[Dataset entries]
________________________________________

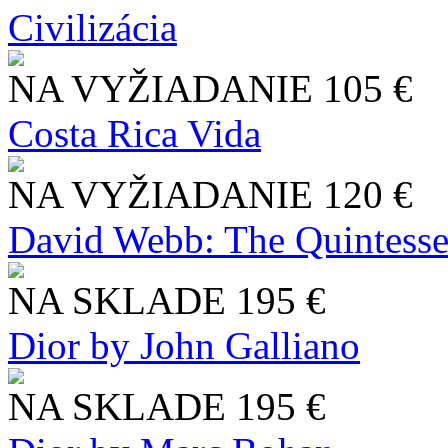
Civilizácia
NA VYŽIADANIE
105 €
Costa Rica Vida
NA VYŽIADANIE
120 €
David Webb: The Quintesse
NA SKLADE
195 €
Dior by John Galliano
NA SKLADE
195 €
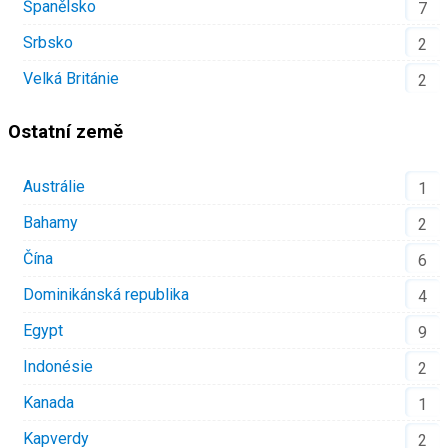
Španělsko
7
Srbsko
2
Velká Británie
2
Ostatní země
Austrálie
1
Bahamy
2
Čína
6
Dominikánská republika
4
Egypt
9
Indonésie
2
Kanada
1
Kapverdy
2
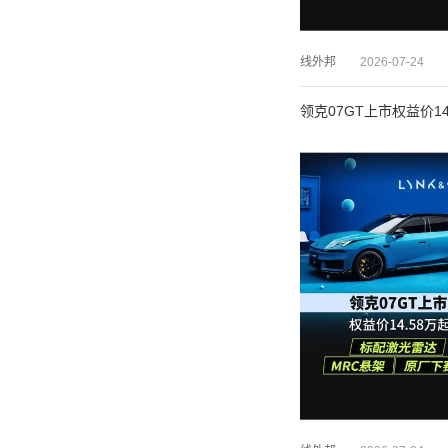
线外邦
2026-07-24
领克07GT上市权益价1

________________________________________

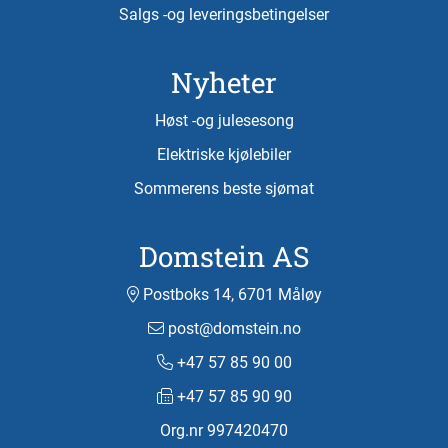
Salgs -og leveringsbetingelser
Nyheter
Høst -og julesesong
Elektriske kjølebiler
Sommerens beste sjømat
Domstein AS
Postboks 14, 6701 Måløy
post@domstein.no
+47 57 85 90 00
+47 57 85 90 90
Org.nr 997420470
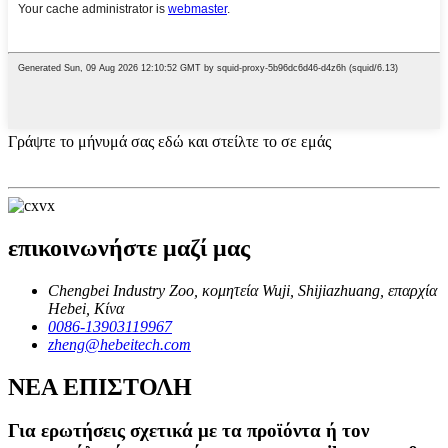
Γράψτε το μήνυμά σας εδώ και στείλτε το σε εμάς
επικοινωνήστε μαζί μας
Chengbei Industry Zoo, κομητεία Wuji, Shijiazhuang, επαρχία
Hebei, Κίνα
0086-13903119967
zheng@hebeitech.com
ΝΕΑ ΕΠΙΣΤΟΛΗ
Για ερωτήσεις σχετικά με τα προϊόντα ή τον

________________________________________

| Work item |
Copy out, word for word, the lines of the listing from the line with "Salgs -og leveringsbetingelser" to the line with "Για ερωτήσεις σχετικά με τα προϊόντα ή τον", including both of those lines. Leave the pictures out of your answer.

| Response to the exercise |
Salgs -og leveringsbetingelser
Nyheter
Høst -og julesesong
Elektriske kjølebiler
Sommerens beste sjømat
Domstein AS
Postboks 14, 6701 Måløy
post@domstein.no
+47 57 85 90 00
+47 57 85 90 90
Org.nr 997420470
Γράψτε το μήνυμά σας εδώ και στείλτε το σε εμάς
επικοινωνήστε μαζί μας
Chengbei Industry Zoo, κομητεία Wuji, Shijiazhuang, επαρχία
Hebei, Κίνα
0086-13903119967
zheng@hebeitech.com
ΝΕΑ ΕΠΙΣΤΟΛΗ
Για ερωτήσεις σχετικά με τα προϊόντα ή τον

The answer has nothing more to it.